The University of Arizona Optics Department Pursues 3-D Television
The University of Arizona optics department has taken a tip from sci-fi movies and is developing a new holography technique that has the potential to create three-dimensional television images.
Pierre Alexandre Blanche is a research associate on the team that has developed the photorefractive polymer which is the foundation of the 3-D holograms they are producing. Once fully matured, the 3-D holograms will be applicable in many fields, namely in video rate displays and medical photography.
The polymer base the team has developed is currently capable of recording images with lasers, raising them with a six inch by six inch display and then refreshing the image to change it.
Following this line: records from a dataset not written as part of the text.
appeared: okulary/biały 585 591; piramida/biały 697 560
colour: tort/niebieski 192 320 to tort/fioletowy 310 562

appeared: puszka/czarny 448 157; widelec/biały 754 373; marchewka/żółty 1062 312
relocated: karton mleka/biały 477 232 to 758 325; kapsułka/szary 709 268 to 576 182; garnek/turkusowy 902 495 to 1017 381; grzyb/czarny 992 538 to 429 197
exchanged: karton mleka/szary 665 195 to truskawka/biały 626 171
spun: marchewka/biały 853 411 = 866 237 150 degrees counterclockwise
In the past, holograms have been created with crystals that could only be grown to a few cubic centimeters. The research team is the first to develop the technology capable of rewriting holograms.
"It is (like) the CDRW of CD writing," said Cory Christenson, a physics graduate student who is working on the project. "We have on a computer, a set of perspectives that represent a 3-D object and we encode that info into laser beams and we shine that light onto the material."
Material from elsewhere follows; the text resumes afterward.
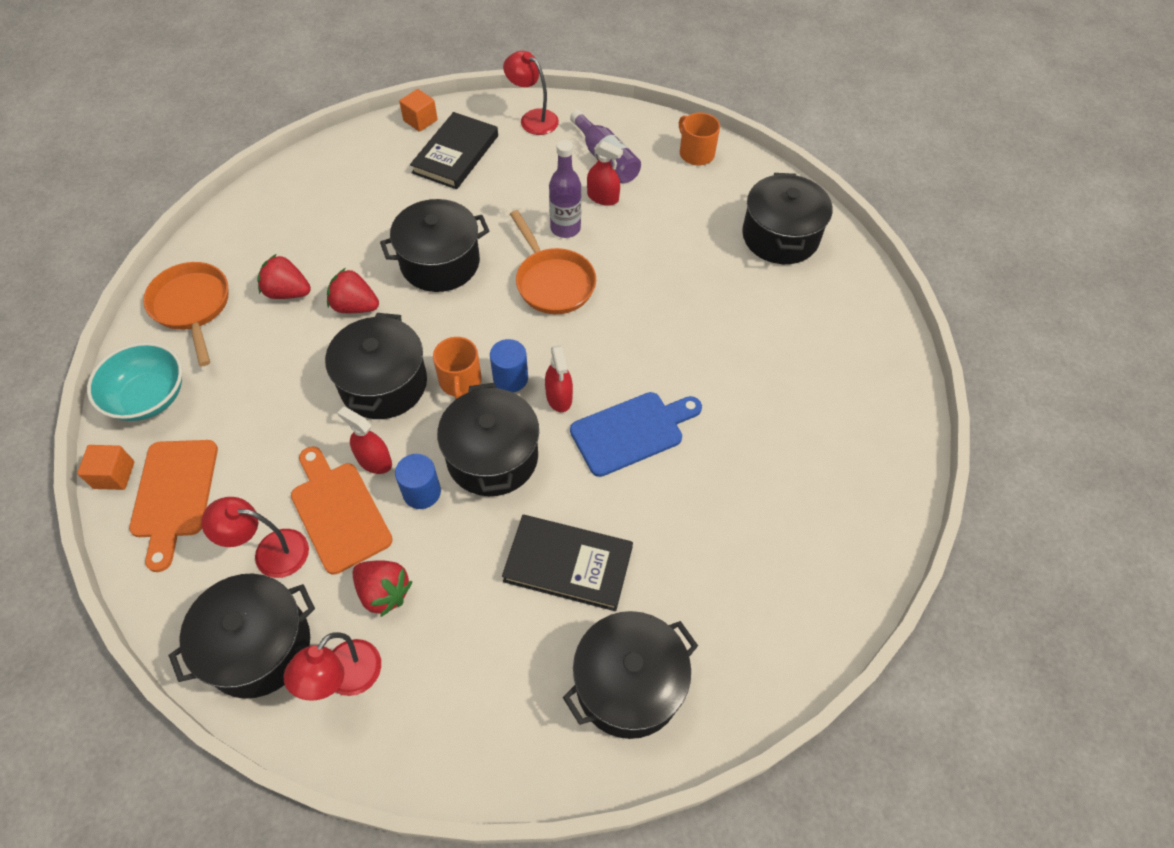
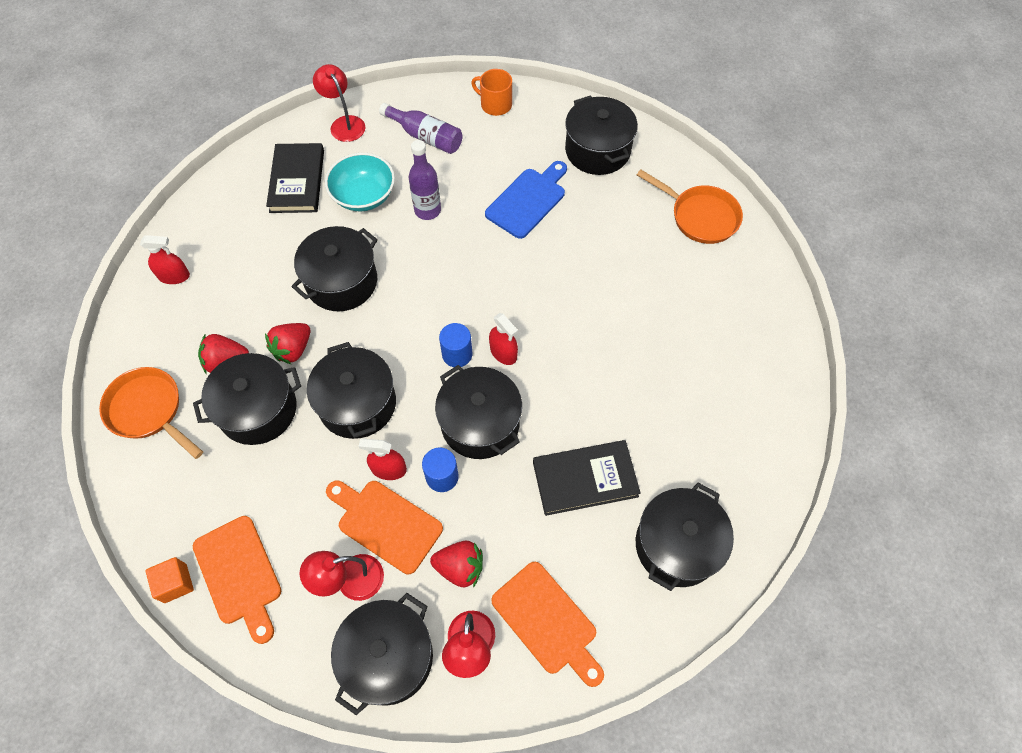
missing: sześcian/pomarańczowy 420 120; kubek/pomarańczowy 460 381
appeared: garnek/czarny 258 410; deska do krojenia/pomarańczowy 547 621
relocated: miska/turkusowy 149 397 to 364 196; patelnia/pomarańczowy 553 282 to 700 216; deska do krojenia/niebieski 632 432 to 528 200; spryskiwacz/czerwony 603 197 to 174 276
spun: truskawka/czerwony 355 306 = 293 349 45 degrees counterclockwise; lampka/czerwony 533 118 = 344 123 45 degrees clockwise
Blanch said the photorefractive material has been 10 years in the making and is still very far away from the desired speed and size. The team began creating images two years ago and started with a half-inch by half-inch display. They hope to have a 1-foot by 1-foot display by the end of the year. It currently takes two minutes to write an image, which is about 120 times slower than they need, Blanche said. They hope to have the writing speed down to two seconds within five years and 30 hertz, video rate, within 10 years.
"The potential for having holographic display at video rate is here because we have the technology for making it," Blanche said.
Blanche said the polymer technology will not only be targeted toward making 3-D TV. Right now there is equipment in the medical field that produces three-dimensional images, but there is no way to display them, and the research team hopes holography will be the technology to do that, Blanche said.